The average age of the workingman, regular, is seventy-two. The average crane operator lives to be fifty-five years old. They don’t live the best sort of life. There’s a lot of tension. We’ve had an awful lot of people have had heart attacks. Yeah, my buddy.
There was eleven of them in an elevator downtown. They built Marina Towers. The company that built that elevator, it was supposed to be foolproof. If it got going so fast, it would automatically stop—which it didn’t. It fell twelve floors and they were all hurt bad. Two of them had heart attacks when this was falling. There was one fella there that was completely paralyzed. He had eleven children. The only thing he could move is his eyes, that’s all. It’s because somebody made a mistake. A lot of stuff that comes out of the factory isn’t exactly right. It’s faulty. They don’t know until it’s used on a job. It’s not just one person that’s hurt. It’s usually four or five.

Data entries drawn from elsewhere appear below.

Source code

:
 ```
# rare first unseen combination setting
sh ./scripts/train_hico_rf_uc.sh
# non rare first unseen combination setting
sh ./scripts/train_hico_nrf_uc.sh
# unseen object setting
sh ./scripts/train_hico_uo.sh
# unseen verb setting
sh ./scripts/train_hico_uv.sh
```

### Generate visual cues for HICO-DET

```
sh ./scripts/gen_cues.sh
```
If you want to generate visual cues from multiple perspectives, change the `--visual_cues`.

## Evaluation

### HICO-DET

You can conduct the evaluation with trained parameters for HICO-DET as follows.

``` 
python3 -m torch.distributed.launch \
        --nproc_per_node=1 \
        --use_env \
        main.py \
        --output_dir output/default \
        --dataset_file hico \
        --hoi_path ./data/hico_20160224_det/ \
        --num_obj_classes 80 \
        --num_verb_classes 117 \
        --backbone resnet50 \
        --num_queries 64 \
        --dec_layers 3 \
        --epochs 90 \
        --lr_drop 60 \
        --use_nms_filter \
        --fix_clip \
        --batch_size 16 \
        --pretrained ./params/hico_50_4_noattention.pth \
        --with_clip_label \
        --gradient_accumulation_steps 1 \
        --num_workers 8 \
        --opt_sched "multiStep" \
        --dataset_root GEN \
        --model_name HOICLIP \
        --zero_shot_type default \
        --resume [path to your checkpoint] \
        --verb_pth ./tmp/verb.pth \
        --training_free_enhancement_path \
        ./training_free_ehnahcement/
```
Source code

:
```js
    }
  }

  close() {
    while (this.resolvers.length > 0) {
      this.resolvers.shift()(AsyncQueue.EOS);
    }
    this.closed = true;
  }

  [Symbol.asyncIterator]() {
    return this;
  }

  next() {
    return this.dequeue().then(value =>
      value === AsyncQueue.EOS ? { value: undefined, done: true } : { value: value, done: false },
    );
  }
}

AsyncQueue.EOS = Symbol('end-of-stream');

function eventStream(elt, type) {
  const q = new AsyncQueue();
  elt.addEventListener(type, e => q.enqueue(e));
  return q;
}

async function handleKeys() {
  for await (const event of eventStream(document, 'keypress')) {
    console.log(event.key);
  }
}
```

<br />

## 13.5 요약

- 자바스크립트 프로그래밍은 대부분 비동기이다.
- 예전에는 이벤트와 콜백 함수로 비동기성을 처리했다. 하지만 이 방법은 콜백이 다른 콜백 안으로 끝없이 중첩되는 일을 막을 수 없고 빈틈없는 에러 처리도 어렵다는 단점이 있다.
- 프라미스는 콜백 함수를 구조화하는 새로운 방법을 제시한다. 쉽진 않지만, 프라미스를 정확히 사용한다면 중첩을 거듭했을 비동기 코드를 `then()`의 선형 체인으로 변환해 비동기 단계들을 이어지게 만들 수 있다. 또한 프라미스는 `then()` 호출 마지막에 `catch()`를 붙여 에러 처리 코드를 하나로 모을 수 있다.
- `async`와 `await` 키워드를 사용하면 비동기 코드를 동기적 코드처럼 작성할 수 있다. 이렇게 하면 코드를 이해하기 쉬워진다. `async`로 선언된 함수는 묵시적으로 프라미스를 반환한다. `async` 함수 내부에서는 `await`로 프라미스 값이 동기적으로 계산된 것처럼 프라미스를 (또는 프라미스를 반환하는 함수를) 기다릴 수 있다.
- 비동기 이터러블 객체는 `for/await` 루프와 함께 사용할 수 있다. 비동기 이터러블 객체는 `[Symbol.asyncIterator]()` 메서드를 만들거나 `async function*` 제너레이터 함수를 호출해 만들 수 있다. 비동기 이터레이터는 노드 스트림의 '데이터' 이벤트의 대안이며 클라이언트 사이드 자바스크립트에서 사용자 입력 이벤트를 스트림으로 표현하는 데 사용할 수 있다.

Before I had this heart attack, I sure wanted a drink. (Laughs.) Sure, it relaxes. You’re tense and most everybody’d stop and have a beer or a shot. They’d have a few drinks and then they’d go home. They have a clique, like everybody has. Your ironworkers, they go to one tavern. Maybe the operators go to another one. The carpenters go to another place. They build buildings and tear ’em down in the tavern. (Laughs.)
There’s a lot of times you have to take another man’s word for something and a lot of people get hurt. I was hurt because I took another man’s word. I was putting the crane on a lowboy—the tractor that hauls it. This foreman told me to swing this stub section of the boom from the front of the lowboy to the back. I said it couldn’t be done. He said it’s been done a number of times. The lowboy wasn’t big enough for the crane and the crane went over backward. They had some extra weight on the back of the crane, which is an unsafe practice. When the crane went over backwards and threw me out, a five-hundred-pound weight went across my leg and crushed my ankle and hip. I was in the hospital, had three operations on my leg and was out of work eighteen months.
 
With an air of fatalism, he relives the moment: “It threw me out and it was a real hot day. I said, ‘My leg is broke.’ He said, ‘No, it can’t be broke.’ They Seen me lyin’ there, these women came over and started throwin’ blankets on me. I said, ‘Jesus, as hot as it is now, you’re gonna smother me.’ The ambulance came. They started takin’ the shoe off. They ended cuttin’ it off. And the bone came out.
“This doctor showed me everything he did. It was crushed. It wouldn’t heal. He told me to go home, walk on it. I’d get outside and I’d scream. So finally they took me back in the hospital and operated again. There was a piece of jour-inch bone never mended. He said it didn’t show on the x-ray.